▶ _Task description_:
Of the lines listed below, return exactly those that run from the line containing "Gràcies a aquests esdeveniments he pogut" through the line containing "amb fins estadístiques", both included.

▶ _Input data_:
────────────────
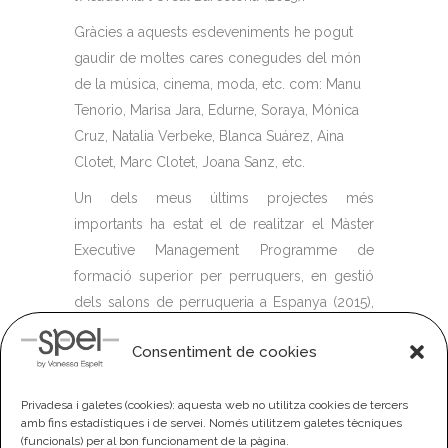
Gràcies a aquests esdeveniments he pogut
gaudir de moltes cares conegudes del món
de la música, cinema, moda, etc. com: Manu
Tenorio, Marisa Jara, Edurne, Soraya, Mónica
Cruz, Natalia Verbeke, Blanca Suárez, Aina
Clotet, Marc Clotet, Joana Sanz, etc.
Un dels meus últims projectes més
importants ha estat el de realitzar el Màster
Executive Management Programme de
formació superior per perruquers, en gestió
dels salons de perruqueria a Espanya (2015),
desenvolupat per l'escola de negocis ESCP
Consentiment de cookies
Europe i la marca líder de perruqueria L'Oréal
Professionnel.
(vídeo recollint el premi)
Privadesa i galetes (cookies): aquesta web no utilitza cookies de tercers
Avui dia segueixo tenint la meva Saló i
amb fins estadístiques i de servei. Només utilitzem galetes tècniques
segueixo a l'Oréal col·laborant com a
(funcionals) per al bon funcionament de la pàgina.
────────────────
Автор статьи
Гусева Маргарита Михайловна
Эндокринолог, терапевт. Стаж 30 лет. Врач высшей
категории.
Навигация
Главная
────────────────
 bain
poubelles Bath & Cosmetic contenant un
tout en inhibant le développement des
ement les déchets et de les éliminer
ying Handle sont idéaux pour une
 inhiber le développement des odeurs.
────────────────
▶ _Answer to this task_:
Gràcies a aquests esdeveniments he pogut
gaudir de moltes cares conegudes del món
de la música, cinema, moda, etc. com: Manu
Tenorio, Marisa Jara, Edurne, Soraya, Mónica
Cruz, Natalia Verbeke, Blanca Suárez, Aina
Clotet, Marc Clotet, Joana Sanz, etc.
Un dels meus últims projectes més
importants ha estat el de realitzar el Màster
Executive Management Programme de
formació superior per perruquers, en gestió
dels salons de perruqueria a Espanya (2015),
desenvolupat per l'escola de negocis ESCP
Consentiment de cookies
Europe i la marca líder de perruqueria L'Oréal
Professionnel.
(vídeo recollint el premi)
Privadesa i galetes (cookies): aquesta web no utilitza cookies de tercers
Avui dia segueixo tenint la meva Saló i
amb fins estadístiques i de servei. Només utilitzem galetes tècniques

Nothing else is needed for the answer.